According to a new study in the Journal of American Psychiatry, the decreased use of SSRI prescriptions and the record increase of teen suicides from 2003 and 2004 may be linked.
The number of SSRI prescriptions for pediatric depression (ages 5 to 18) tumbled more than 50 percent between 2003 and 2005. In a troubling parallel development, the number of teen suicides jumped a record 18 percent between 2003 and 2004, the most recent year for which data exist.
According to Dr. Kelly Posner, a Columbia University child psychiatrist, "All the data point in one direction: antidepressants save lives and untreated depression kills people".
The FDA may have scarred people away from using SSRIs because the agency issued a health-advisory warning of a potential link between the use of the drugs and teen suicide in 2003. In 2004, the FDA put a "black box" warning on these antidepressants that showed the increased risk of suicidal thinking and behavior among children and adolescents.
Now, some experts think the FDA's warning may have done more harm than good. Most psychiatrists think that SSRIs can put people at a temporary risk of suicide, but they consider untreated depression as much more lethal than using the drugs.

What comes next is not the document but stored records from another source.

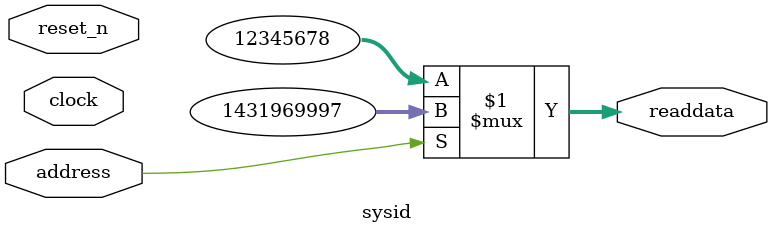
<source format=v>

`timescale 1ns / 1ps
// synthesis translate_on

// turn off superfluous verilog processor warnings 
// altera message_level Level1 
// altera message_off 10034 10035 10036 10037 10230 10240 10030 

module sysid (
               // inputs:
                address,
                clock,
                reset_n,

               // outputs:
                readdata
             )
;

  output  [ 31: 0] readdata;
  input            address;
  input            clock;
  input            reset_n;

  wire    [ 31: 0] readdata;
  //control_slave, which is an e_avalon_slave
  assign readdata = address ? 1431969997 : 12345678;

endmodule


</source>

"You may induce two suicides by treatment, but by stopping treatment you're going to lose dozens to hundreds of kids. You're losing more than you're saving. That's the calculus," says Dr. Robert Valuck, of the University of Colorado Heath Sciences Center, coauthor of the new paper.
The FDA has already discussed changing the black box warning because of the misunderstanding. The FDA may see more evidence that the warning and teen suicides are linked when the CDC releases the suicide figures for 2005. If the rates are still high the agency will likely go back to the board of advisers.